Le seul fait qui paraisse dès à présent hors de doute, est que Julia Russel n’habitait pas le Canada. Une attentive étude de sa garde-robe a permis de constater que ses vêtements avaient dû être faits aux États-Unis. On a même trouvé sur le revers d’un manteau, le nom et l’adresse d’une maison de confection de New-York. Mais, une enquête demandée immédiatement par télégramme n’a produit et ne semble devoir produire aucun résultat. Julia Russel se cachait sans doute à New-York plus soigneusement encore qu’à Montréal, et elle n’aurait eu garde de donner à un marchand son véritable nom.

Si, comme tout porte à le croire, la femme au doigt coupé a été assassinée par un étranger, et si cet étranger a quitté Montréal immédiatement après le meurtre, il est à craindre que les recherches de la police ne soient désormais absolument vaines. Mais à supposer que les coupables échappent à la justice des hommes, ils n’échapperont point à la justice de Dieu !

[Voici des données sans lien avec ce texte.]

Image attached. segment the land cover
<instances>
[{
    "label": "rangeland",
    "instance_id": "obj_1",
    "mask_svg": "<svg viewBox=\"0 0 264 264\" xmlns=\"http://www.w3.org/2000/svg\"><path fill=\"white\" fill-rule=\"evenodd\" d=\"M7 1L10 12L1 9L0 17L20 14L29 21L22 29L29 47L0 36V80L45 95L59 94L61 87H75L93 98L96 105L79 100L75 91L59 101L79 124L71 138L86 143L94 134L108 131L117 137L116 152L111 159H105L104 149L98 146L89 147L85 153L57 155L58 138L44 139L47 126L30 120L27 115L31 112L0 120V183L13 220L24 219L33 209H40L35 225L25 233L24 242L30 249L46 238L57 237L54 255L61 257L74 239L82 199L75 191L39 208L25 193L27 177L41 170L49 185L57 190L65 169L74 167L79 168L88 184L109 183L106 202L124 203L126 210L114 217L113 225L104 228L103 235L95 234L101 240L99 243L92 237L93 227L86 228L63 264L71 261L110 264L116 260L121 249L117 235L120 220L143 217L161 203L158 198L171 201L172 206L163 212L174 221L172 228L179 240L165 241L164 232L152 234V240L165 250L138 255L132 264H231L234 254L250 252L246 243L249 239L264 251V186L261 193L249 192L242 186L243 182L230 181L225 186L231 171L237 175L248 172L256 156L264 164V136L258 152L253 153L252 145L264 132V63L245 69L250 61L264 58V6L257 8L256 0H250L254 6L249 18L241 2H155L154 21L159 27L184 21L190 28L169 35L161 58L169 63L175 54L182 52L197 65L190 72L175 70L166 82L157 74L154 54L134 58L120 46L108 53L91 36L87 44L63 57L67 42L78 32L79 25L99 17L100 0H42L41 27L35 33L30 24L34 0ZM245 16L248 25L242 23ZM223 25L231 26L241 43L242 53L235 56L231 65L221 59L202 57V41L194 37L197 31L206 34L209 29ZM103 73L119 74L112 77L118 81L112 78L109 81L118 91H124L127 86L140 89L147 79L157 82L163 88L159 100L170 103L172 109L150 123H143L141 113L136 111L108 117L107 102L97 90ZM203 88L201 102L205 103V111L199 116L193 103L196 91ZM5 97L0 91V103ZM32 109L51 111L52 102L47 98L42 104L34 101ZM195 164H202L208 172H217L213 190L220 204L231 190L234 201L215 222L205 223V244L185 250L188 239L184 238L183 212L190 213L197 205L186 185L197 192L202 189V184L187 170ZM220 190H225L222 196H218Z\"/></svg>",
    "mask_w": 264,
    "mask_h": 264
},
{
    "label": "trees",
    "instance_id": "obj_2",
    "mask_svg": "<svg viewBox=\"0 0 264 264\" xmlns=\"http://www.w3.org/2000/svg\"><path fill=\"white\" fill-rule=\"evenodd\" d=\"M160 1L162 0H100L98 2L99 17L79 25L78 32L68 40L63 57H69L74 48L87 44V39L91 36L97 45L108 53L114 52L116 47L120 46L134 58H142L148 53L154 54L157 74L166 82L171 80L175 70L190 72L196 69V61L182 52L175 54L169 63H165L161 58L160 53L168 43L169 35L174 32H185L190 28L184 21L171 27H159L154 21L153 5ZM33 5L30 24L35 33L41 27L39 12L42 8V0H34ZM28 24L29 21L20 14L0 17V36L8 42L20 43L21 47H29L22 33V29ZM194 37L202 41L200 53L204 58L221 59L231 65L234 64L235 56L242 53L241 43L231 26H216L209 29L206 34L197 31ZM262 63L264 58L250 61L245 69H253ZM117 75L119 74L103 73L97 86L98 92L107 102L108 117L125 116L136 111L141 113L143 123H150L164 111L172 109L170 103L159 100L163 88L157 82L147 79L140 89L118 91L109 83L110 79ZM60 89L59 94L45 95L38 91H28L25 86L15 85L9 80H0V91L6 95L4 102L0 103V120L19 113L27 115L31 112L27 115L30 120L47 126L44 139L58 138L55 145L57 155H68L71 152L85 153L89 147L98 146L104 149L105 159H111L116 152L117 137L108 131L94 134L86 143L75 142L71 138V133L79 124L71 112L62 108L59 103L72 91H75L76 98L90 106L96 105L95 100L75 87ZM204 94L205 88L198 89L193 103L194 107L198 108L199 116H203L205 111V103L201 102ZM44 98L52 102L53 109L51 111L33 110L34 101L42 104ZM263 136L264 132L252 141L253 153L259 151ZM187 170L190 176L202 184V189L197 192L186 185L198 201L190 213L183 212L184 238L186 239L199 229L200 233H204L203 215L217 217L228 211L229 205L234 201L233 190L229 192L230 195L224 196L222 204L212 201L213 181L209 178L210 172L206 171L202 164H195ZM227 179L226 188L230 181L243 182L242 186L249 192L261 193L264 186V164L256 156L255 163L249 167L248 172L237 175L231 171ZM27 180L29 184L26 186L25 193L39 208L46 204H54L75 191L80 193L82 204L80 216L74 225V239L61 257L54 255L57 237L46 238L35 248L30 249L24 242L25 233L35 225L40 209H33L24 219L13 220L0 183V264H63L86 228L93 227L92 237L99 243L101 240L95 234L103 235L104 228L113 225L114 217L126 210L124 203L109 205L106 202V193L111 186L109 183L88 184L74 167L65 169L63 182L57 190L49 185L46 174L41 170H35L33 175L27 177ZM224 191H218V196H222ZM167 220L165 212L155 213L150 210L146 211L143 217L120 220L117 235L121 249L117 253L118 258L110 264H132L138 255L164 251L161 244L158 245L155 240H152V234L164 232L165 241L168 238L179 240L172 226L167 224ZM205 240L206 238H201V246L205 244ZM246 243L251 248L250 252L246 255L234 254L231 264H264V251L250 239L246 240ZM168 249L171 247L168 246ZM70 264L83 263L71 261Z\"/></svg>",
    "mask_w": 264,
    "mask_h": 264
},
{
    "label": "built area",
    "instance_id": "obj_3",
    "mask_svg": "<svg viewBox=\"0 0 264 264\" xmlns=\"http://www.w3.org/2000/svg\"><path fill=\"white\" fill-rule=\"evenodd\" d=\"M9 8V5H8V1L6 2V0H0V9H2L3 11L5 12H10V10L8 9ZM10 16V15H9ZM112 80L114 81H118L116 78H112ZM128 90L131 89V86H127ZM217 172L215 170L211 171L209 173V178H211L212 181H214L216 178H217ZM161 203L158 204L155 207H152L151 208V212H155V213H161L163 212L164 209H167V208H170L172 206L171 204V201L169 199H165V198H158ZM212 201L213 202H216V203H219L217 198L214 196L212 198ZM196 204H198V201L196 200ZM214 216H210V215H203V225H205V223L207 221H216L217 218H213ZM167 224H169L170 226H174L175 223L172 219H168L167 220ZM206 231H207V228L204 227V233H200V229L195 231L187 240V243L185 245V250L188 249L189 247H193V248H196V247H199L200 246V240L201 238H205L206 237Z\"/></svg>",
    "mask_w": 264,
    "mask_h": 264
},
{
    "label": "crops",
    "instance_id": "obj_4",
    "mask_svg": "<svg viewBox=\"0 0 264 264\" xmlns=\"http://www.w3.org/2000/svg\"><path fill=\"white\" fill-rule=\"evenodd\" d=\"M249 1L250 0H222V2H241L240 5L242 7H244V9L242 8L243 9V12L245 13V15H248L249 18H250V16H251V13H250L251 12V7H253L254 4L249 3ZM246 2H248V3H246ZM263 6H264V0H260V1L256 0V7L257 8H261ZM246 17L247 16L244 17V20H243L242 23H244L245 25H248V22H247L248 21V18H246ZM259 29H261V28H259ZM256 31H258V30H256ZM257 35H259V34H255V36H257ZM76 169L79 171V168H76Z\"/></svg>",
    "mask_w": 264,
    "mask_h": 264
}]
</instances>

Nous avons reproduit cet article en entier, parce qu’il nous a paru résumer, mieux que tous les autres, l’ensemble des constatations et l’état de l’opinion publique.

La Presse ayant avancé que l’amputation du doigt avait été faite avec l’habileté d’un chirurgien, on ne s’étonnera pas que le Monde, habitué à prendre le contrepied de son confrère, affirmât que cette mutilation avait été faite avec une maladresse qui dénotait une main absolument inexpérimentée.

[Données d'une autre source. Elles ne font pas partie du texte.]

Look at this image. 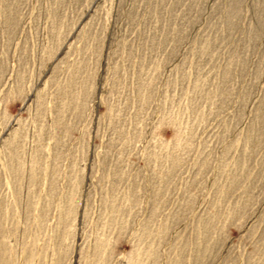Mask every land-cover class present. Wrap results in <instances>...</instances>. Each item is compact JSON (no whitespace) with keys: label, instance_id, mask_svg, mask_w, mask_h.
<instances>
[{"label":"rangeland","instance_id":"obj_1","mask_svg":"<svg viewBox=\"0 0 264 264\" xmlns=\"http://www.w3.org/2000/svg\"><path fill=\"white\" fill-rule=\"evenodd\" d=\"M0 264H264V0H0Z\"/></svg>","mask_w":264,"mask_h":264}]
</instances>
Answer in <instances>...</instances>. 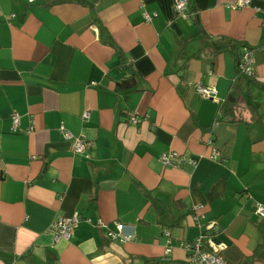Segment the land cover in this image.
<instances>
[{
  "label": "crops",
  "instance_id": "crops-1",
  "mask_svg": "<svg viewBox=\"0 0 264 264\" xmlns=\"http://www.w3.org/2000/svg\"><path fill=\"white\" fill-rule=\"evenodd\" d=\"M54 1L0 0V264H187L181 243L208 221L227 264H264L254 257L264 220L253 214L264 205V0L239 10L228 8L236 0H190L189 20L179 0ZM144 13L157 16L148 23ZM242 47L256 80L237 70ZM120 54L142 79L129 99L115 91ZM237 99L239 121L224 115ZM62 126L85 138L86 154ZM168 153L198 163L165 168ZM149 195L176 227L161 225ZM76 213L71 238L55 241L53 223ZM98 220L135 239L108 240Z\"/></svg>",
  "mask_w": 264,
  "mask_h": 264
},
{
  "label": "built area",
  "instance_id": "built-area-1",
  "mask_svg": "<svg viewBox=\"0 0 264 264\" xmlns=\"http://www.w3.org/2000/svg\"><path fill=\"white\" fill-rule=\"evenodd\" d=\"M41 0H27L29 4H34ZM250 0H236L229 4L228 8L233 10H239L249 6ZM188 1L179 0L176 2L175 9L177 13L184 19L189 20L196 16L195 13L187 12ZM157 14L144 13L145 21L150 23ZM237 70L240 74H243L250 79H257L258 73L256 69V61L254 53L251 49L247 47H242L240 50V56L237 61ZM199 94H201L206 99L214 100L216 98L217 92L214 88L205 86L199 83L196 86ZM83 118L88 120L90 118L89 112L85 113ZM13 125L12 132H20V116L15 114L12 117ZM139 118L132 116L129 119V124L133 126L139 125ZM33 127L26 131L27 134L31 133ZM61 134L66 140L71 141L73 146V151L75 154L84 155L88 151L89 143L86 142L85 138L80 136H74L70 131H68L64 126L60 128ZM207 144L212 145V140H208ZM211 158L213 160H218L219 153L215 150L212 151ZM161 163L165 168H179L183 164H191L195 166L198 163V159L192 157L178 156L174 153H168L161 157ZM202 209L201 206L196 205L192 208L193 220L196 224H201L204 220V216L200 215L198 211ZM253 214L259 219L264 220V205L256 203L254 205ZM81 215L76 213L72 217H62L59 218L51 226V233L54 235L55 241L61 239L69 240L73 235L75 229L81 222ZM95 226L101 228L105 232V238L111 241H117L121 244L133 241L135 237L126 232V226L124 224H116V229L112 230L108 224H105L102 220H98ZM206 233L197 237L193 241L182 242L181 246L187 252V264H227L224 251L225 247L223 244L217 243L215 237L218 234L216 223L208 221L205 224ZM169 235V234H168ZM171 248L166 249V253H170Z\"/></svg>",
  "mask_w": 264,
  "mask_h": 264
},
{
  "label": "trees",
  "instance_id": "trees-1",
  "mask_svg": "<svg viewBox=\"0 0 264 264\" xmlns=\"http://www.w3.org/2000/svg\"><path fill=\"white\" fill-rule=\"evenodd\" d=\"M63 2H66V0H55L50 6L54 4H62ZM190 2V0H188ZM196 20V19H195ZM121 63H120V69L125 73L124 78L116 83L115 91L118 95L122 96L124 99H129L131 95L138 93L141 90L142 86V79L139 76L138 72L134 68V64L129 60V58L123 54H120ZM239 58H237L236 63ZM237 65V64H236ZM256 80V79H254ZM241 96H239L240 98ZM240 104L239 99L233 104H229L227 106V112L224 114L225 116H230L235 121L241 120L239 117V111H240ZM251 110L258 115L257 109L251 108ZM149 198L151 200V205L154 208V210L157 213L159 222L161 225L174 228L178 225L177 220L173 218L171 215V212L166 208V206L159 201L156 198H153L151 195H149ZM259 231L261 235L264 238V221L260 222L258 225ZM105 234V233H104ZM254 257L256 258H264V243L260 245L256 251L254 252ZM146 264H149L151 261L148 259H145ZM53 264L52 262H49Z\"/></svg>",
  "mask_w": 264,
  "mask_h": 264
}]
</instances>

Le même journal se plaignait, non sans quelque amertume, que le corps de Julia Russel eut été soustrait à la vue des représentants de la presse par un transport précipité.

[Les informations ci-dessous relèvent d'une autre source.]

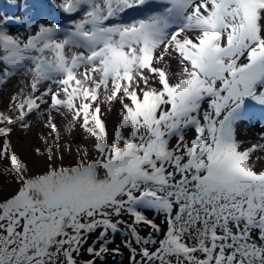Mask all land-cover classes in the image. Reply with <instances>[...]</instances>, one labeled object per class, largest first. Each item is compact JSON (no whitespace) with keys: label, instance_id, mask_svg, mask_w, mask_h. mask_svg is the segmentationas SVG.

Une autre feuille se livrait à de graves considérations sur la perversité du temps présent, et sur la démoralisation de la société contemporaine ; et elle affirmait péremptoirement qu’à aucune autre époque, depuis le déluge, on n’avait vu se produire un aussi grand nombre d’actes de violence et de crimes contre les personnes. De son côté, l’organe libéral, en relatant les mêmes faits, trouvait, on ne sait trop comment, le moyen de rattacher le crime de l’hôtel Saint-André à la politique générale du gouvernement, et de rendre les ministres responsables de l’impuissance de la police et de l’insécurité des personnes. Naturellement, aucun journal ne parlait de l’incident du bouton de paletot trouvé par Ben, au pied du lit de la morte, et soigneusement ramassé par Lafortune.

Mais était-ce le seul point que les journaux ignorassent ?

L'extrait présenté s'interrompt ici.